DATASET EXTRACT:
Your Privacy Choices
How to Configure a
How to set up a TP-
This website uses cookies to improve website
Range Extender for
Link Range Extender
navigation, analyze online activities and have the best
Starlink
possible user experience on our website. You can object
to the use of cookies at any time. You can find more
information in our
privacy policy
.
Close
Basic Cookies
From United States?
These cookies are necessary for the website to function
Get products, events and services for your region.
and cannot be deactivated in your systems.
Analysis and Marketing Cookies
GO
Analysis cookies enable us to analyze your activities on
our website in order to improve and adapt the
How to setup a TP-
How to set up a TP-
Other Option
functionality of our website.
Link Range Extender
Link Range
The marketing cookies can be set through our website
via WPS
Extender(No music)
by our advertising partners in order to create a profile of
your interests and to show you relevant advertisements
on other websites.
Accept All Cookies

GOAL OF THE EXERCISE:
From the records above, pull every line that carries the word "Analysis".

ANSWER FOR THE TASK:
Analysis and Marketing Cookies
Analysis cookies enable us to analyze your activities on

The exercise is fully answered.